Teamwork is particularly important at Daytona, one of only two Nextel Cup tracks where NASCAR requires horsepower-sapping carburetor restrictor plates. Drivers need a partner to help them gain and keep momentum.
At the end of Saturday’s Pepsi 400, Jamie McMurray’s Roush Fenway Racing teammates helped push him to the win over Busch. While Busch was racing on the low side of the banked oval, teammates Gordon, Jimmie Johnson and Casey Mears chose to stay in the high groove.
“I guess I’m on the outside looking in now,” Busch said after the race. “I’m probably not going to be invited to the team meetings next week. I think bliss is over at Hendrick Motorsports for Kyle Busch. We’re getting ready for 2008.”
While recording his satellite radio show for this week, Johnson was asked about Busch’s remarks.
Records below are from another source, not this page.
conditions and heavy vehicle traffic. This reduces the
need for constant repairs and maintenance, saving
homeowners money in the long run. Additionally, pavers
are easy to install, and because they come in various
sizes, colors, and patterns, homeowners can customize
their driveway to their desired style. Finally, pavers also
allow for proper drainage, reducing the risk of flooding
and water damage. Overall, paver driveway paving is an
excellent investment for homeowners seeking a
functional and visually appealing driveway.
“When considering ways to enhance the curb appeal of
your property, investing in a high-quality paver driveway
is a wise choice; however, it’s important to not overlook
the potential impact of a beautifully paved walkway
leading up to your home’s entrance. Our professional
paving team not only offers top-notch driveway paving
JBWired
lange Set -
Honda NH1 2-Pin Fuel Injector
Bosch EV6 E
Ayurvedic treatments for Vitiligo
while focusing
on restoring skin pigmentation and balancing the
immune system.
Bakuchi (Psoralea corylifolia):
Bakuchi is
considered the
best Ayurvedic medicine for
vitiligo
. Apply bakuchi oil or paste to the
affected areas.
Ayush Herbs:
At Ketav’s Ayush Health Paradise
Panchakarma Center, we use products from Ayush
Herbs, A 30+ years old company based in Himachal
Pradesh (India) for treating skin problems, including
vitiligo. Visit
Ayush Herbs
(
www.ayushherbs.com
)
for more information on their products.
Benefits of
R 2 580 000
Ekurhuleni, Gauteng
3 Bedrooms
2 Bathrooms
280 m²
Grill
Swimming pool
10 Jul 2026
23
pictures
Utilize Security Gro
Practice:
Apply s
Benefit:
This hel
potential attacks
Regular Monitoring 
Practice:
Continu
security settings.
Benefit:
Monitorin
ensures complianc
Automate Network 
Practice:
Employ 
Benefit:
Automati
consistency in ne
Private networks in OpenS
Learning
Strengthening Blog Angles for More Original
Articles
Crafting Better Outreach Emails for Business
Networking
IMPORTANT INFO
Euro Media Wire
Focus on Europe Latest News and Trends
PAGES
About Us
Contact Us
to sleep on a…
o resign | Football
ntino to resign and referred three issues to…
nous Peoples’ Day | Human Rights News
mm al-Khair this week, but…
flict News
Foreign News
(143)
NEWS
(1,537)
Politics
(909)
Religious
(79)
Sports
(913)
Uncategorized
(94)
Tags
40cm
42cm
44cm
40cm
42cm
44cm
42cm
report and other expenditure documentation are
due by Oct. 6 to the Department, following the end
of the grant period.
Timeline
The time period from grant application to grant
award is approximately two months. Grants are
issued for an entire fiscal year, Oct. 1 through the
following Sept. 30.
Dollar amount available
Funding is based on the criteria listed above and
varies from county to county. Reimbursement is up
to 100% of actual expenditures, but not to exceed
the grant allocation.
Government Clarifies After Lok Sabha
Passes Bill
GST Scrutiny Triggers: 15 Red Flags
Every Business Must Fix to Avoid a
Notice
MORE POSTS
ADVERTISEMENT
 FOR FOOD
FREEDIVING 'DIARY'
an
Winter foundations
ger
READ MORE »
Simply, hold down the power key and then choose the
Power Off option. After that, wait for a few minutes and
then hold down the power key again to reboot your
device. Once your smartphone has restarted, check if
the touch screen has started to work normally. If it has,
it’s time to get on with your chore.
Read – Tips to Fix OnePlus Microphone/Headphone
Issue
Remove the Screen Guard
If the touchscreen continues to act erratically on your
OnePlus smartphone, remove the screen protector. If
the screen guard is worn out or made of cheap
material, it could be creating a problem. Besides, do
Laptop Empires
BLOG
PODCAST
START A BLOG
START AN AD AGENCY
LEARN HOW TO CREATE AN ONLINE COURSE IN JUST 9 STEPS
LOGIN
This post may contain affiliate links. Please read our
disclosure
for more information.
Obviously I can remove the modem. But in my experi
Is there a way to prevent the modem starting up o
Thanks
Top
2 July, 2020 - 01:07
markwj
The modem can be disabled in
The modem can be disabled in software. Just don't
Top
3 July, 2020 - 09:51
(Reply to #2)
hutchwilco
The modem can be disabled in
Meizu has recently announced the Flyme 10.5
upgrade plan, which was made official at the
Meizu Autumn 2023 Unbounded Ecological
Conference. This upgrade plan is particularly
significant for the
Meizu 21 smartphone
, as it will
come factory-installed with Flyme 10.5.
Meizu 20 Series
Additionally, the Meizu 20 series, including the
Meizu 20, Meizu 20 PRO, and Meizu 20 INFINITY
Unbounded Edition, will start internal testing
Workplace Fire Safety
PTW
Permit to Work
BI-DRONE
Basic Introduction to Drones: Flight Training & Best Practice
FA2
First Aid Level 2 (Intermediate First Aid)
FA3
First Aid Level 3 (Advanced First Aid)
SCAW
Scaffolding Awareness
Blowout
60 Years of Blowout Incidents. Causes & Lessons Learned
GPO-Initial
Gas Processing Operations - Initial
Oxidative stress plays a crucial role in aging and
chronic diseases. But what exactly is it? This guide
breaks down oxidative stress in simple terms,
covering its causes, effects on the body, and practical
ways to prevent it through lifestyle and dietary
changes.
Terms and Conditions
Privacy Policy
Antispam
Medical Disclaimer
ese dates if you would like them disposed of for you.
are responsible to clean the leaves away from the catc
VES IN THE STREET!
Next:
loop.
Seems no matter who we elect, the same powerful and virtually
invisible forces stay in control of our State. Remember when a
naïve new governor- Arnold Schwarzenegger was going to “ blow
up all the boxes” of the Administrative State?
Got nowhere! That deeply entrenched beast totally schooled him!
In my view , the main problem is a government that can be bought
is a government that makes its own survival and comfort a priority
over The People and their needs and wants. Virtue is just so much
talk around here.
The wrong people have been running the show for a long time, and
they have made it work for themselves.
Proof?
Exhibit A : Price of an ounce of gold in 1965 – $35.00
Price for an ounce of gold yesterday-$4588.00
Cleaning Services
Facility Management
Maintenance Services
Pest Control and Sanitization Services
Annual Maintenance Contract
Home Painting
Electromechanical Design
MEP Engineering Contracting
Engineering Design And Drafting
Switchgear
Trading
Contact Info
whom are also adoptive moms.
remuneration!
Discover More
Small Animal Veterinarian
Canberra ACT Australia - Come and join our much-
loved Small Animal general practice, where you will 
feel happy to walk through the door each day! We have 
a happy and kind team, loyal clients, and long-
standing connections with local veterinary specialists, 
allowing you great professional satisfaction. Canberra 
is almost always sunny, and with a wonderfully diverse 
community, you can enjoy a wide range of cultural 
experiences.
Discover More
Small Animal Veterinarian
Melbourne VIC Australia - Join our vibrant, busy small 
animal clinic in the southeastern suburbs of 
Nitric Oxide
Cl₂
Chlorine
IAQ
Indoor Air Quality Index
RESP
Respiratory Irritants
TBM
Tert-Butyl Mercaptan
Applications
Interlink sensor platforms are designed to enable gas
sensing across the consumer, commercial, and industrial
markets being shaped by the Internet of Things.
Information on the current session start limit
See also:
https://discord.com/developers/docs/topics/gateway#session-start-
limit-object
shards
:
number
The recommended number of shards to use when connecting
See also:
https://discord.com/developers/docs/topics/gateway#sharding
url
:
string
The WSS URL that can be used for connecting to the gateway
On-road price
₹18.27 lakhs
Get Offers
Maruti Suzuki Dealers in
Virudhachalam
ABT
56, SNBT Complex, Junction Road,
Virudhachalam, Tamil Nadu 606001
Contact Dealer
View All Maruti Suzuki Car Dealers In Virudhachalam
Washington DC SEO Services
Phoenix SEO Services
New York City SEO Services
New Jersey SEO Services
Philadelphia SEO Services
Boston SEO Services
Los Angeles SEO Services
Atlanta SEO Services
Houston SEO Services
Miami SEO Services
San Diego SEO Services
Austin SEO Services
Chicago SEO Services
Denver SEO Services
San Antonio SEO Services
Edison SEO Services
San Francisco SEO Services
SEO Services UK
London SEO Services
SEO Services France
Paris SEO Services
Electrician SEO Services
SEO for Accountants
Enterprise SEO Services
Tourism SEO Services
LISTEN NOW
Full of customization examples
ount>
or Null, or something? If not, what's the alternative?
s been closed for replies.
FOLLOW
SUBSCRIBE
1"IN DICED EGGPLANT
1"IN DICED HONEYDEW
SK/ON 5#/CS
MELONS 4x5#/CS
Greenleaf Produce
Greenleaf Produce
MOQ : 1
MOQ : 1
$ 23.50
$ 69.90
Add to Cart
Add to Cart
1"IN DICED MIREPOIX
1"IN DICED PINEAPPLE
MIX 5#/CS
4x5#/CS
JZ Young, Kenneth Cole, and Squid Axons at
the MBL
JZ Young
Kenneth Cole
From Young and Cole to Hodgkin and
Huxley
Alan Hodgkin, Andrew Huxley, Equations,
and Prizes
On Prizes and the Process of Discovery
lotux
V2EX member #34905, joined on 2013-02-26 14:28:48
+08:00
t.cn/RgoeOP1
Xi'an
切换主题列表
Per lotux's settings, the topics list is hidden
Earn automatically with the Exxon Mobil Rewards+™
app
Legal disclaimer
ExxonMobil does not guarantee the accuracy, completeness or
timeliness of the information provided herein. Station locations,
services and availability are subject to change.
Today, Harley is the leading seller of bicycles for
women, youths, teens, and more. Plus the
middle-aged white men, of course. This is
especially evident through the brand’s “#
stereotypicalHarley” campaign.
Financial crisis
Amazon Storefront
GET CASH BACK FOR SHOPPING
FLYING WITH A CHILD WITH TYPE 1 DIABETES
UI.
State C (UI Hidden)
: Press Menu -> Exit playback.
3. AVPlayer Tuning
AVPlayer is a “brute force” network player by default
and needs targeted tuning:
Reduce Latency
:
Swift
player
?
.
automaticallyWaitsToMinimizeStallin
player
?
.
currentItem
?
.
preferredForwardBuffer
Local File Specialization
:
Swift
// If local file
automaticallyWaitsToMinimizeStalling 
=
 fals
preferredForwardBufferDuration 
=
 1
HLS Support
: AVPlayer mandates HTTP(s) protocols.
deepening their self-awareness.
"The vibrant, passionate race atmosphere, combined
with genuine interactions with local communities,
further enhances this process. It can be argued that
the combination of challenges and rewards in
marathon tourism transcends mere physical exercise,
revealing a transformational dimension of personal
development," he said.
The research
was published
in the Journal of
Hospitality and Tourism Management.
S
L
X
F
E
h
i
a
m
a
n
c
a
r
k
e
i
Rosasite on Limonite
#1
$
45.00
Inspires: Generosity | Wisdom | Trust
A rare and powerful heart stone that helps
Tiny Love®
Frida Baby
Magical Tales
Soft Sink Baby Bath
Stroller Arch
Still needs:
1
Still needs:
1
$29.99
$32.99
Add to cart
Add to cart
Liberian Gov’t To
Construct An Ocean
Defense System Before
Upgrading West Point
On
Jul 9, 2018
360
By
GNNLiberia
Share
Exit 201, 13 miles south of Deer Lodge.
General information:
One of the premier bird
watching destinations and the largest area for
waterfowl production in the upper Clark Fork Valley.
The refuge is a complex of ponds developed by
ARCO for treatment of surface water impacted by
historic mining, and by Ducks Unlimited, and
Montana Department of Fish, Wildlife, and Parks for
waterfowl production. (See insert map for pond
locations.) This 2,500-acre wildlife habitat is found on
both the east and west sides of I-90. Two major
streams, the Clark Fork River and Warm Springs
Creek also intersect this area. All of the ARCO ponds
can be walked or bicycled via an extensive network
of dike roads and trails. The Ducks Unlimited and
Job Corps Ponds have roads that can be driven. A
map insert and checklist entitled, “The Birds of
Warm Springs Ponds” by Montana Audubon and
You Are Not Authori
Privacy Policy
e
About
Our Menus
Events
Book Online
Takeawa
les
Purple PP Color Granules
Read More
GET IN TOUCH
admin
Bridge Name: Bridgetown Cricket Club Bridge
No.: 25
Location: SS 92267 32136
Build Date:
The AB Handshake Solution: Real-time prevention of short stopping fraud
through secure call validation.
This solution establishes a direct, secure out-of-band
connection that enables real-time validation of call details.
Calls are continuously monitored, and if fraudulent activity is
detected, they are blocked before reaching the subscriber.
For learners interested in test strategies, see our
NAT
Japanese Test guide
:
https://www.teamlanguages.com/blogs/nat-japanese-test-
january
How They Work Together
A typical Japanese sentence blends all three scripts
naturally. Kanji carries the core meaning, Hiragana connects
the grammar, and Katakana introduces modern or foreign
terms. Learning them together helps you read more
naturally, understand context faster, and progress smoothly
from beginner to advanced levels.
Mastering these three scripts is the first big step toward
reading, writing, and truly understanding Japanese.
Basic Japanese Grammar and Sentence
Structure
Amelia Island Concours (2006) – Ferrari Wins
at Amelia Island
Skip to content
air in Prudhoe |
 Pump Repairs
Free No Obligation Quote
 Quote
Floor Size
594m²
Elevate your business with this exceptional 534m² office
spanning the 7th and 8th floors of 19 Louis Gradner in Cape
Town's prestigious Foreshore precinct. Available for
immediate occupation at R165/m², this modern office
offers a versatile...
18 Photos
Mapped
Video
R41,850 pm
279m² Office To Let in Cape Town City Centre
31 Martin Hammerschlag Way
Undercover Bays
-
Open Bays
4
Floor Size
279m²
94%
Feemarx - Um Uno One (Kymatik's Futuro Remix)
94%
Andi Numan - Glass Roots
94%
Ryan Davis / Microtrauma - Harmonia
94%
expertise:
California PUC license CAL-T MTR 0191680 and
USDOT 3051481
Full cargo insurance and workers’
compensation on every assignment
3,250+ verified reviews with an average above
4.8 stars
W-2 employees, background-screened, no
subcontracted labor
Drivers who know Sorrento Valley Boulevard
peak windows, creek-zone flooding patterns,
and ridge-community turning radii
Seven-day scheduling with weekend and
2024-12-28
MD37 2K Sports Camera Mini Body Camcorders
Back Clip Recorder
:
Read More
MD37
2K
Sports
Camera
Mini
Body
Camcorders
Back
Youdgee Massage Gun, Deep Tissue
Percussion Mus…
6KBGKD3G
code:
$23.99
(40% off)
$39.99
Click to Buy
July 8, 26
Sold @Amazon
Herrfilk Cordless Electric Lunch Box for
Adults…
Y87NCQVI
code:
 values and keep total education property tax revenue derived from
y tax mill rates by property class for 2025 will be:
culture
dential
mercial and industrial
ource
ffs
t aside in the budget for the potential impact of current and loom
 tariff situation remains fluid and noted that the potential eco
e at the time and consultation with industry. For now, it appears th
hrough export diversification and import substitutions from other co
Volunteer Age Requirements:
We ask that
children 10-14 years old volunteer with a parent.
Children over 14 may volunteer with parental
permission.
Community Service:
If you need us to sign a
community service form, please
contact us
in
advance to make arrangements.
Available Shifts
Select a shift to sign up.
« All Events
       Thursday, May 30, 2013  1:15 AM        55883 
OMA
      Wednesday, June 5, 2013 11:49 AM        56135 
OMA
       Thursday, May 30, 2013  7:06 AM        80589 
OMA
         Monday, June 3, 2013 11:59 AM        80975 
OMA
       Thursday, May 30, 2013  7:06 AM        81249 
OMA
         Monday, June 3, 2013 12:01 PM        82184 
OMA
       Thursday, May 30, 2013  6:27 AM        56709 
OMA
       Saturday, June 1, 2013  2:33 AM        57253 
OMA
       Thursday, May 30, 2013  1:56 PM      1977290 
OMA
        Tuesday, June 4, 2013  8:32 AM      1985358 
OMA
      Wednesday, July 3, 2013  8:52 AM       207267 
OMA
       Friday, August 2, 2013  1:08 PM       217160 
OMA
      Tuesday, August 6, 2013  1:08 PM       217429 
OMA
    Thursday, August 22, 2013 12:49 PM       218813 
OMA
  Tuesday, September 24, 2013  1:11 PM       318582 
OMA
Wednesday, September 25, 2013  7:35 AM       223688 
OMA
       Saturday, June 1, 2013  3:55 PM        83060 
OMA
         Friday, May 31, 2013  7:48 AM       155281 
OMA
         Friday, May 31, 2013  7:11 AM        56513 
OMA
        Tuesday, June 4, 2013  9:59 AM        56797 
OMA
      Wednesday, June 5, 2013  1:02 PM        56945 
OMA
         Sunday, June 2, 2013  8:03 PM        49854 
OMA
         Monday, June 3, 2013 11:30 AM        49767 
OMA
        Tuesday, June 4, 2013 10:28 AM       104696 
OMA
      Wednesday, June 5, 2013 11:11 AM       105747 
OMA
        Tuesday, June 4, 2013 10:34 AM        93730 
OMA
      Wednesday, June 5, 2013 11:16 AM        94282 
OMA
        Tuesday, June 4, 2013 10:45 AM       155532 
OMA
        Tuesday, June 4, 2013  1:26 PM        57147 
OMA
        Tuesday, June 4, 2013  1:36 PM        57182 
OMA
“I mean, dude, we’re racing, and he should know better than anyone that there’s times that work and don’t work. And he should also know and recognize that there’s times where he doesn’t necessarily do what other people want him to do, including his teammates, on the track,” Johnson said. “So it is what it is. ... I mean he’s not in a good situation with the fact that he’s leaving. ... It would be hard to believe that things don’t escalate as times goes on and it doesn’t become more difficult for this whole teammate situation to exist.”
But Gordon said everybody should cut Busch some slack for his outburst.
“I think that was a little bit of frustration,” he said. “I think he had such a great car and a shot at winning that race.”
, and I think that, if he was driving my car, he would understand that I didn’t really have a great opportunity to get down there and help him as easy as it may have looked.”